Zimbabwe Mine Law 'almost Complete'Published by MAC on 2006-12-21
Zim mine law 'almost complete'
Harare, 21 December 2006
Zimbabwe is at an "advanced stage" in finalising a controversial law designed to give locals shares in foreign-owned mines, and has sealed joint mining deals with China, President Robert Mugabe said on Wednesday.
Mugabe's government unsettled the mining industry in March when it announced plans to amend the mining laws and "indigenise" 51% of all foreign-owned mining companies, with 25% going to the state for free.
The government withdrew the document for further consultations but Mugabe has repeatedly stressed that locals should be in control of their rich natural resources.
Empowerment cornerstone of development
"Indigenisation and economic empowerment of our people remains the cornerstone of our socio-economic development," Mugabe said in an annual state of the nation speech to parliament.
"The amendment of the Mines and Minerals Act to facilitate participation by locals in the mining sector is at an advanced stage," said Mugabe.

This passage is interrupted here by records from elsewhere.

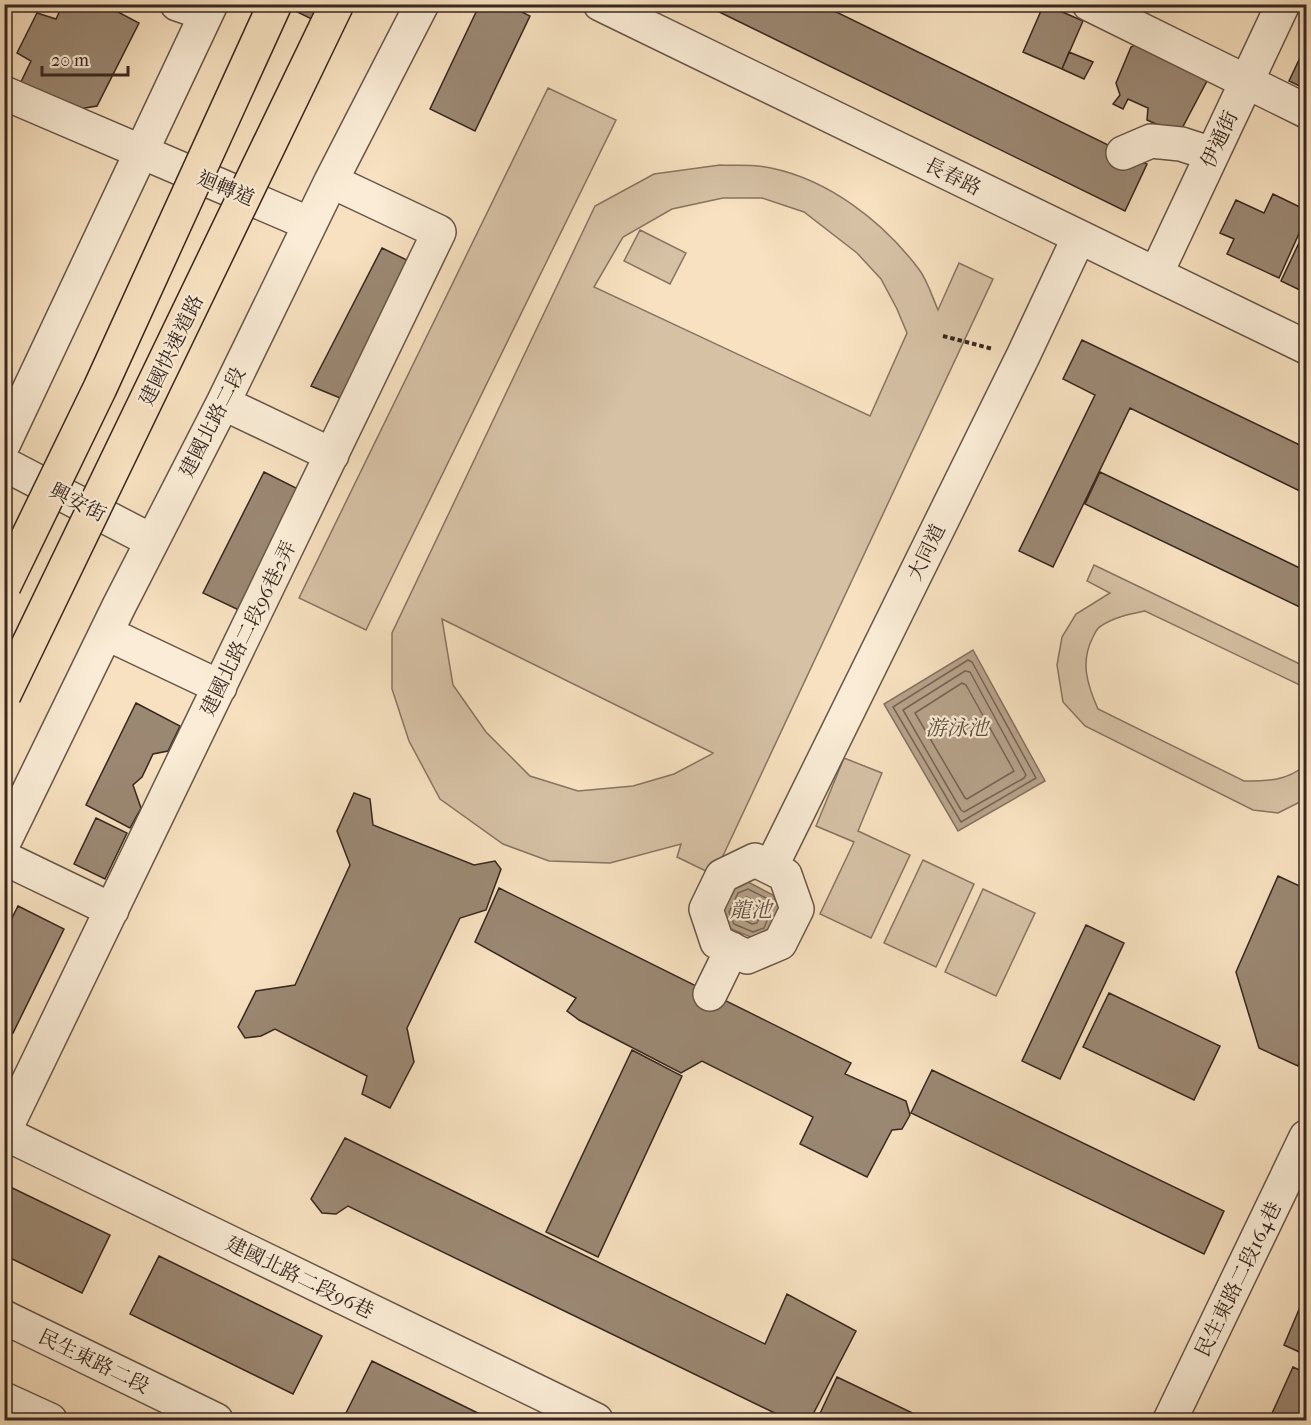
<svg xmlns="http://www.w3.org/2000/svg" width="1311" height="1425" font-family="'IM FELL French Canon','Noto Serif TC',serif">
<rect width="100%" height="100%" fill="#f7e1c0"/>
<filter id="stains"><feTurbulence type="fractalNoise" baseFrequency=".00333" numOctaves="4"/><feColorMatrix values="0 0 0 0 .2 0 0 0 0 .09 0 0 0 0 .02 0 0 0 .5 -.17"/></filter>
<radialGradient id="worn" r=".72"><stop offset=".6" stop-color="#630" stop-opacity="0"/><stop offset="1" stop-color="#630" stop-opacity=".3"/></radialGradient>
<path fill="#d6c1a5" stroke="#867462" stroke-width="1.5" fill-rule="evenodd" d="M 548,88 L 616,120 L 366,630 L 299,598 Z
M 720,165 C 736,166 755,164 771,168 C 829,180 882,221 918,268 C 927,279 932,296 938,310 L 959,263 L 993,279 L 714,875 L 677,857 L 681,844 L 610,863 L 549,861 L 503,844 L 440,799 L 409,741 L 392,689 L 392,633 L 595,206 L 654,174 ZM 723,198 L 762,198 L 804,212 L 857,253 L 881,279 L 897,309 L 907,333 L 870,416 L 594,287 L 623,237 L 672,209 ZM 442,619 L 713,753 L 712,754 L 674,774 L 633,786 L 578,791 L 530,776 L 486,732 L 453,685 Z
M 640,230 L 686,253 L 670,284 L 624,261 Z
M 1094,565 L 1306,667 L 1306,688 L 1145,611 C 1130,614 1114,617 1101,626 C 1097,628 1095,633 1093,637 C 1080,662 1087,684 1098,709 L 1244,781 C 1269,781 1286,781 1306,765 L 1306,799 L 1278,813 L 1253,810 L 1085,726 L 1063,702 L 1057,665 L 1062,637 L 1076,614 L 1110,593 L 1087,581 Z
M 844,758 L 882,773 L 858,831 L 910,855 L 871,938 L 820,914 L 854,842 L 816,826 Z
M 923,860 L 974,884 L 936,967 L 884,943 Z
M 983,889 L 1035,913 L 996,996 L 945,972 Z"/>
<path fill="#b6a28a" stroke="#837160" stroke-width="1.5" d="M 973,650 L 1045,781 L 958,831 L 884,704 Z
M 748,882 L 773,895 L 779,908 L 768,933 L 753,938 L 729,928 L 723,911 L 734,887 Z"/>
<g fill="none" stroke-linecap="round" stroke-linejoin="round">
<path stroke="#766455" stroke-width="1.5" d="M 968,660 L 972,662 L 1036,778 L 961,822 L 893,707 Z
M 965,671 L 970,672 L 1026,775 L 1024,778 L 964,812 L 961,810 L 903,710 Z
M 962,683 L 966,685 L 1014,771 L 967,799 L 965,798 L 915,713 Z
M 748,889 L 768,899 L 772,908 L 764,928 L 753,932 L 734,924 L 729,912 L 738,893 Z
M 747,897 L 764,907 L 757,923 L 752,924 L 739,917 C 737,911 740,900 747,897 Z"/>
</g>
<path fill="#9b8873" stroke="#372720" stroke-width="1.5" d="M 63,4 L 103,4 L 139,23 L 97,106 L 73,110 L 20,84 L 31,61 L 17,53 L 37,13 L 56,19 Z
M 286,4 L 346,4 L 334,30 L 285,6 Z
M 491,4 L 506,4 L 530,16 L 475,131 L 430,109 L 477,10 Z
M 703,4 L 820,4 L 1147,164 L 1125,211 Z
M 1044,4 L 1083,21 L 1062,69 L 1023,52 Z
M 1139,43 L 1205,74 L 1207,81 L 1179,134 L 1147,120 L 1148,108 L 1128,99 L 1123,109 L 1113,104 L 1120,95 L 1116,83 L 1131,47 Z
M 1306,45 L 1306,89 L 1289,81 Z
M 1069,52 L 1093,62 L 1084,79 L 1062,69 Z
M 1273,194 L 1306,210 L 1306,218 L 1279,278 L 1227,254 L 1234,239 L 1220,233 L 1236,200 L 1264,213 Z
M 1306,228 L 1306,293 L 1281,281 Z
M 382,248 L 413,263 L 345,400 L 311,386 Z
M 4,255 L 11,261 L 4,277 Z
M 1082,340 L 1306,448 L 1306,494 L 1130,408 L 1053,567 L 1019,551 L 1095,395 L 1063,379 Z
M 264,472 L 304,492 L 243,612 L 203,593 Z
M 1100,472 L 1306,571 L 1306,610 L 1085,504 Z
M 136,703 L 180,726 L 168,751 L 153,754 L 142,777 L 133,785 L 141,808 L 130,828 L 86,805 Z
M 354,793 L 370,799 L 373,825 L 474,865 L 495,861 L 501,869 L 486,910 L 460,918 L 407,1028 L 414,1062 L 390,1108 L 362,1094 L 367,1076 L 275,1029 L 261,1036 L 245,1038 L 238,1027 L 256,991 L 295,985 L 350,865 L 337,831 Z
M 96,818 L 127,833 L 105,879 L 74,864 Z
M 1278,876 L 1306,889 L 1306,1047 L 1298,1066 L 1259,1048 L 1236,972 Z
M 499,888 L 851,1063 L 845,1074 L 906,1101 L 910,1115 L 902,1129 L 892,1130 L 867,1177 L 800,1144 L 813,1117 L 702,1061 L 681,1073 L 579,1020 L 567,1011 L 576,998 L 475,942 Z
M 18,906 L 64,929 L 13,1033 L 4,1030 L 4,934 Z
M 1086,925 L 1124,943 L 1060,1079 L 1022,1061 Z
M 1109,993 L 1220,1046 L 1194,1100 L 1083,1047 Z
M 632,1050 L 682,1076 L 598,1257 L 546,1232 Z
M 932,1070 L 1224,1211 L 1204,1254 L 911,1113 Z
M 345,1138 L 765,1344 L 787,1294 L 856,1331 L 810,1420 L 789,1420 L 348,1206 L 336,1214 L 322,1213 L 311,1199 Z
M 4,1184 L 110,1235 L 82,1293 L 4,1255 Z
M 159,1256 L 322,1336 L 293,1394 L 130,1314 Z
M 1306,1293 L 1306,1355 L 1284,1345 Z
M 372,1361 L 492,1420 L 347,1420 L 343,1419 Z
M 1293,1367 L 1306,1373 L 1306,1420 L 1269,1420 Z
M 837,1377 L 927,1420 L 817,1420 Z"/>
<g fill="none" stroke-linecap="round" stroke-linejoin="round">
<defs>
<path id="minor" d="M 177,4 L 206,14
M 600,4 L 1306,347
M 1089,4 L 1306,111
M 4,93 L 310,224
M 1123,153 L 1151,141 L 1181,144 L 1212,154
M 1156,274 L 1283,4
M 223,403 L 332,455
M 4,443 L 211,4
M 4,464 L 152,541
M 106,633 L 220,687
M 4,842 L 119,606 L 223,403 L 331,181 L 422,4
M 4,858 L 112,910
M 755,860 L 785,875 L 797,909 L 780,943 L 747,957 L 717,942 L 706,909 L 722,876 Z
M 771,867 L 1023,356 L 1079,237
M 710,994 L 732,949
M 4,1132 L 439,232 L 331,181
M 4,1133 L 596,1420
M 4,1317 L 216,1420
M 4,1399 L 50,1420
M 1170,1420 L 1306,1137"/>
</defs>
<use href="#minor" stroke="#675648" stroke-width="36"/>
<path stroke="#372720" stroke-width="4" stroke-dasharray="4.5 3" stroke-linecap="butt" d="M 943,336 L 993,349"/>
<use href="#minor" stroke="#faecd6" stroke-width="33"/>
<defs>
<path id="highway-bridge" d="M 4,586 L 100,388 L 275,4
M 4,695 L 337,4"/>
</defs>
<use href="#highway-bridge" stroke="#372720" stroke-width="36" stroke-linecap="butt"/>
<use href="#highway-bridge" stroke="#f7e1c0" stroke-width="33"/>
</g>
<g text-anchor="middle" stroke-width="4.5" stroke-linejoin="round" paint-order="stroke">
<g font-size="20" fill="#372720" stroke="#faecd6">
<text transform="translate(1219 139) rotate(-65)" y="7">伊通街</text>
<text transform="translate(953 176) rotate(26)" y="7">長春路</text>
<text transform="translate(226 188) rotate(23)" y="7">迴轉道</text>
<text transform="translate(171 350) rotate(-64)" y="7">建國快速道路</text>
<text transform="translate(212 422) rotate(-63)" y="7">建國北路二段</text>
<text transform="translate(78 502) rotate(27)" y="7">興安街</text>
<text transform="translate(926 552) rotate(-64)" y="7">大同道</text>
<text transform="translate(248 628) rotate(-64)" y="7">建國北路二段96巷2弄</text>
<text transform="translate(300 1277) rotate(26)" y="7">建國北路二段96巷</text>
<text transform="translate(1238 1279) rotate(-64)" y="7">民生東路二段164巷</text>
<text transform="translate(94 1361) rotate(26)" y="7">民生東路二段</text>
</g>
<g font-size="21" font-style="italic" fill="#5d4c40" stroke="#faecd6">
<text x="957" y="735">游泳池</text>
<text x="751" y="917">龍池</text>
</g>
</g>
<rect width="1311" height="1425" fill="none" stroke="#f7e1c0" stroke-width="24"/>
<rect x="6" y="6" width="1299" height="1413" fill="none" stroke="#372720" stroke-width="3"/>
<rect x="12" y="12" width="1287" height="1401" fill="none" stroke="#372720" stroke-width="1.5"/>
<path d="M42 66v9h86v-9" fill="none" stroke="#372720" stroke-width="3"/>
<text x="51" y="66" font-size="18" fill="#372720" stroke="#faecd6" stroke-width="4.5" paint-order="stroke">20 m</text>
<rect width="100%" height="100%" filter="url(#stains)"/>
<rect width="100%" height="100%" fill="url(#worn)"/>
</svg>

The government empowerment has worried investors in one of the few sectors of Zimbabwe's economy that has continued to attract foreign capital following the collapse of the key agriculture sector, which critics blame on Mugabe's seizure of white-owned farms for blacks.
Major international firms with interests in Zimbabwe include the world's number one platinum miner Anglo Platinum, Rio Tinto and Implats.
Last Friday Mugabe said his government would not allow land-grab style seizures of mines by top officials, a statement analysts said was designed to calm jittery foreign mining firms.
Mugabe looks East
On Wednesday Mugabe said his "Look East" policy, which seeks to bolster ties with Asian and Muslim nations to make up for Zimbabwe's increasing isolation from the West, was bearing fruit after Zimbabwe signed joint venture mining agreements with firms from China.
"Joint venture mining projects have been agreed with several Chinese companies while there are advanced plans to open a minerals marketing office in the city of Shanghai in China," Mugabe said without giving details of the companies involved.
Analysts and industry officials say growth in the mining sector is being stunted by delays in finalising mine ownership laws and a skewed exchange rate policy.
Mining ouput declined by 14.4% in 2006, but official forecasts point to a 4.9% growth in 2007. The industry has overtaken agriculture as the top foreign currency earner in the crisis-hit southern African country.